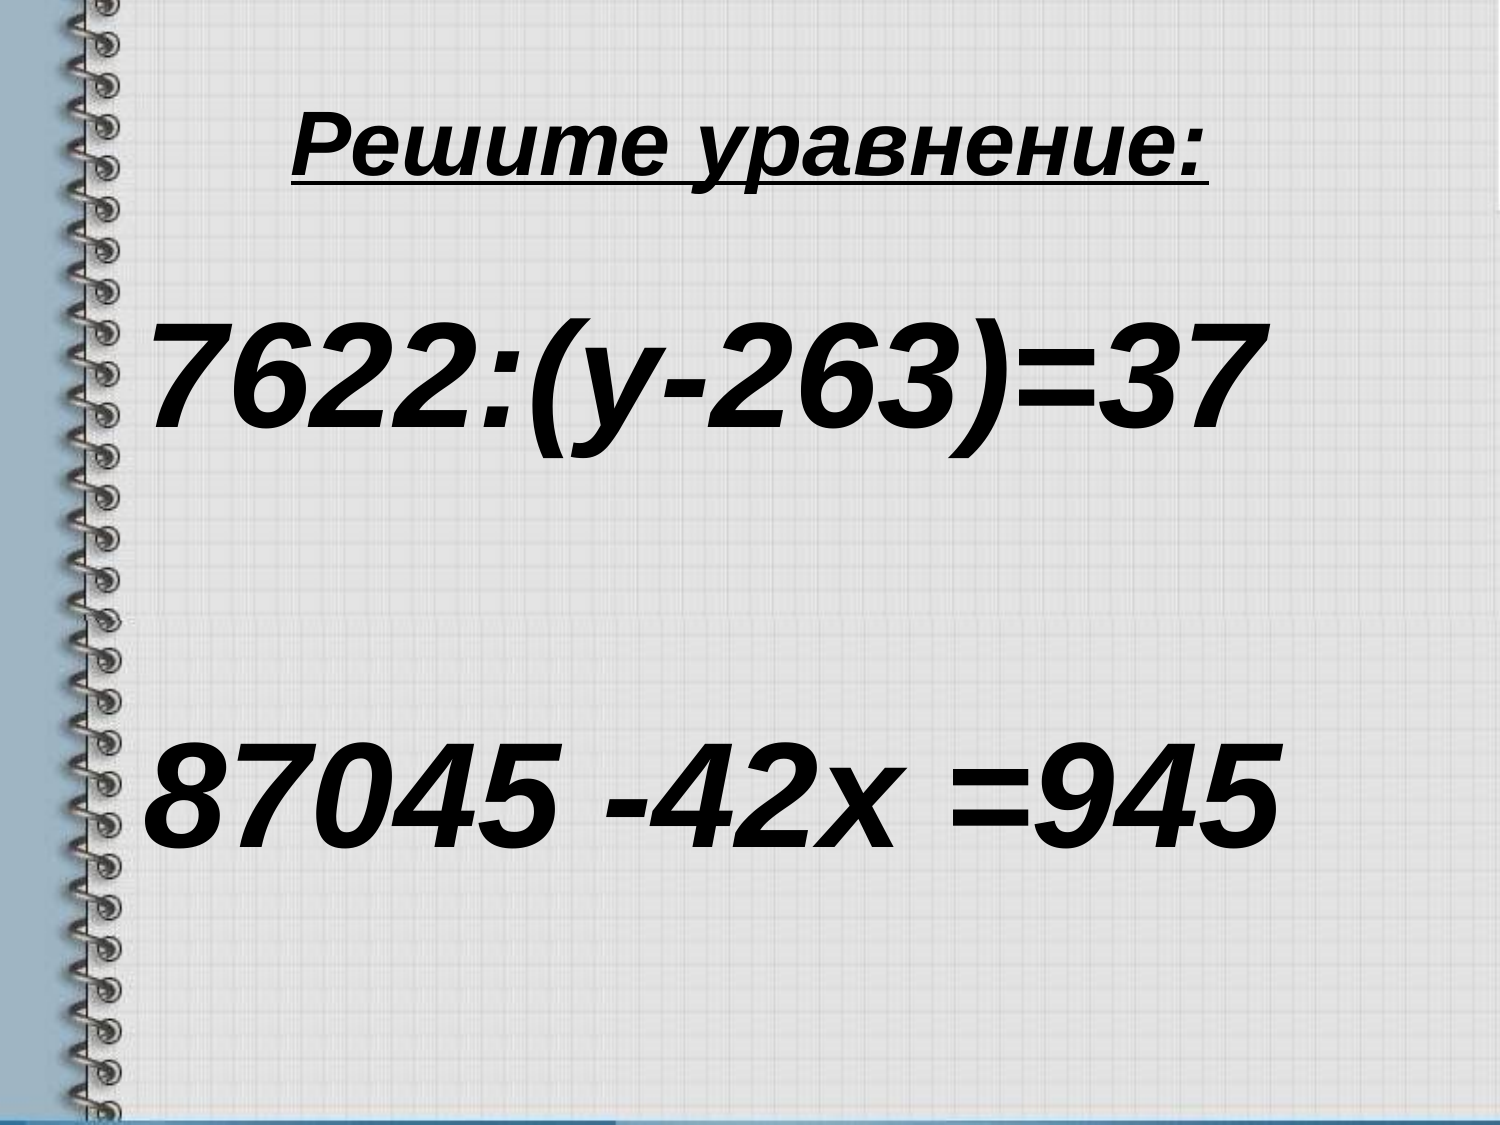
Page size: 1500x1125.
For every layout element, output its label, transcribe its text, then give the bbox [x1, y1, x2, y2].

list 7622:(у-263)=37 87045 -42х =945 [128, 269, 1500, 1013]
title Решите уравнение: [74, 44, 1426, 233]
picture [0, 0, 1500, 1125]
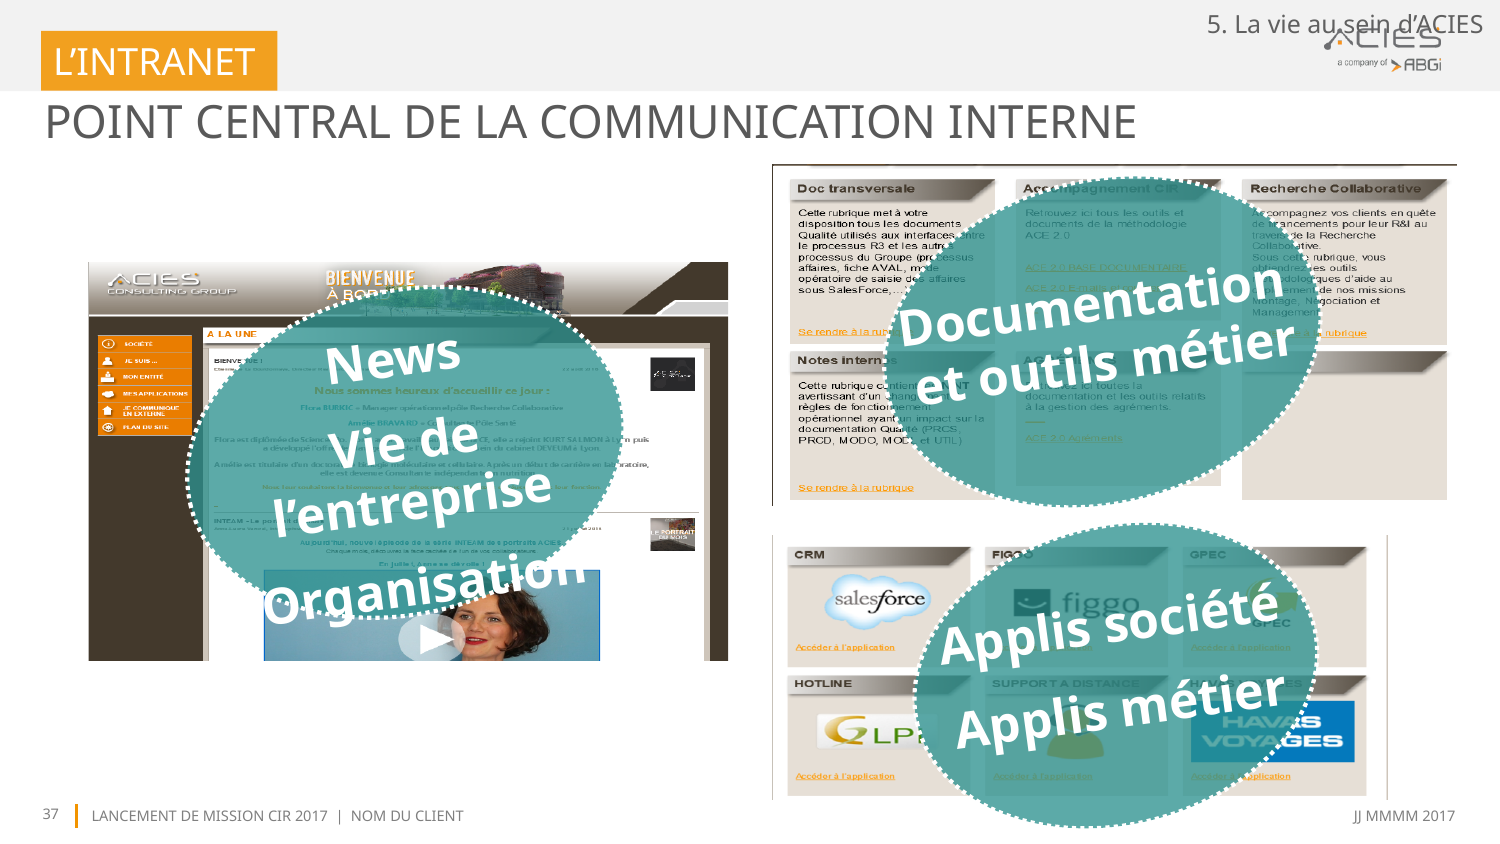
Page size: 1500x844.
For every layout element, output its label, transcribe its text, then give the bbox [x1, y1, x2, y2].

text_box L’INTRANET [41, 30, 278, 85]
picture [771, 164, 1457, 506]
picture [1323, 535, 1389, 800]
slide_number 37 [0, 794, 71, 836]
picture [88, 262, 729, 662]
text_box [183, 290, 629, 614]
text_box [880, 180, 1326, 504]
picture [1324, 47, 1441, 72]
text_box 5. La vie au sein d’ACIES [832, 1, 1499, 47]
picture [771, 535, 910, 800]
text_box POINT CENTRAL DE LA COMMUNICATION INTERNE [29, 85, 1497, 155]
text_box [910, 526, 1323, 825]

## EXERCISE AIM
All of the lines above should be copied exactly, apart from the pictures.

## TASK OUTPUT
Page size: 1500x1125.
For every layout element, output its label, transcribe its text, then give the bbox [x1, y1, x2, y2].

list 7622:(у-263)=37 87045 -42х =945 [128, 269, 1500, 1013]
title Решите уравнение: [74, 44, 1426, 233]
picture [0, 0, 1500, 1125]
Page size: 1500x844.
For every layout element, output its label, transcribe its text, then give the bbox [x1, y1, x2, y2].

text_box L’INTRANET [41, 30, 278, 85]
picture [771, 164, 1457, 506]
picture [1323, 535, 1389, 800]
slide_number 37 [0, 794, 71, 836]
picture [88, 262, 729, 662]
text_box [183, 290, 629, 614]
text_box [880, 180, 1326, 504]
picture [1324, 47, 1441, 72]
text_box 5. La vie au sein d’ACIES [832, 1, 1499, 47]
picture [771, 535, 910, 800]
text_box POINT CENTRAL DE LA COMMUNICATION INTERNE [29, 85, 1497, 155]
text_box [910, 526, 1323, 825]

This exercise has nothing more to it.